All of which means I need to get back to being reasonably organized.

  • WORK: Luckily my day job is relatively self-contained.  I organize myself within that bucket and it rarely crosses over outside the occasional blackberry message. 
  • TEACHING:  For the teaching, I have finished lecture notes for 7 out of 15
    chapters and 2 of the 4 exams.  I’m not quite up through spring break,
    but getting there.  
    • Today I need to go through the piles of papers on my desk and organize what goes to class and what doesn’t.
    • Tonight I need to go through my ancillary materials and add to my notes pages for the 4 chapters I just finished, then print the notes pages for myself.
    • Tomorrow I need to call the Blackboard Administrator and get my class turned on so that I can use it for distributing copies of the Presentations to the students, as well as ancillary materials.
    • Tomorrow night is the first class; I need to be well rested, fed, and my most sparkling self (ugh)
    • Next weekend, in addition to grading the first homework, I would like to go through and complete the two chapters to get me through spring break.
  • AERA: Dang that thing sneaks up on me every single year.  I need to review my proposal and the comments made by the reviewers and my adviser, then start writing.  I have most of the materials, but this is a slightly different way of organizing the material and I need to not underestimate how long that can take.
    • Next weekend I need to re-read the proposal, my advisers comments and those of the reviewers, then begin free-writing around the topic. 
  • COMPS: This is the one I have the most fudge on, so I will probably let this slide until after the AERA paper is done.  The exception is if adviser decides to have any kind of regular meeting (doubtful) between now and when the data is all here.
  • DATA: Waiting game – the good news is that its not here yet, so I have nothing to do.  The bad news is that I don’t know when it WILL be here…..

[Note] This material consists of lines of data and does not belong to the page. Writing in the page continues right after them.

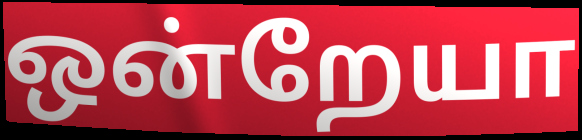
ஒன்றேயா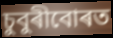
চুবুৰীবোৰত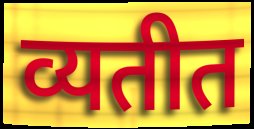
व्यतीतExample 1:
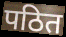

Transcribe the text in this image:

पठित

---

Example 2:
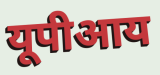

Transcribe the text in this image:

यूपीआय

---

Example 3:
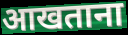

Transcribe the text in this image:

आखताना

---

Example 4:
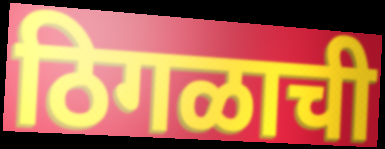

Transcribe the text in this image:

ठिगळाची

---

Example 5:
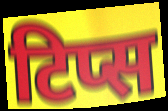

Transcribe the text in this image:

टिप्स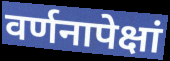
वर्णनापेक्षां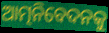
ଆତ୍ମନିବେଦନକୁ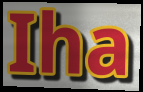
Iha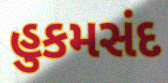
હુકમસંદ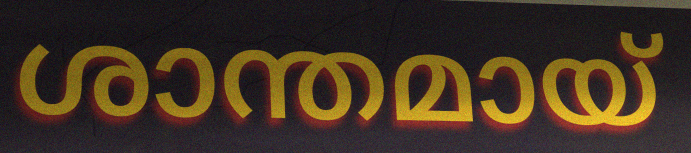
ശാന്തമായ്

Last time I taught I found my entire weekends being occupied with things related to teaching.  That can’t happen again.  More importantly, I need to align how I use the weekends for the entire semester to meet my broader goals.  So here are a few goals:

  1. Weeknights are mine.  Either I am teaching until 8pm or I am trying to get to the gym, but one way or the other I need the downtime to relax and am too often braindead anyway from a day of work.  The most I will ever ask of myself on a weeknight is grading homework in front of the TV.
  2. One day out of every weekend is devoted to AERA writing and Comps;  At first it should be mostly AERA, later in the term it will refocus to mostly comps, but the goal is not to let the class take up both days and to do both from the very beginning.
  3. I need to get the remaining lecture notes between now and spring break (2 chapters) completed next weekend.  I can then complete the remainder of these notes after the AERA paper is done.

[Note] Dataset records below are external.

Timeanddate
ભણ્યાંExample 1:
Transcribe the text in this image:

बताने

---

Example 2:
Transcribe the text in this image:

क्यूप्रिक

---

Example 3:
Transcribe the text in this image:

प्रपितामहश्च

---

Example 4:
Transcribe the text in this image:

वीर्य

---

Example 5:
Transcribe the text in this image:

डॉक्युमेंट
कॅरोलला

Unlike so much of life, most of the non-class related tasks are not things that can easily be broken down and put on a list.  I’ve tried to turn the project “Write AERA paper” into a series of next actions and failed.  They are either too vague, or specific but rapidly become irrelevant or incorrect.  Therefore I need to focus on those types of lists for what I CAN create lists for (grade homework, review lecture notes, answer emails from class) and allot time in chunks for those that I cannot.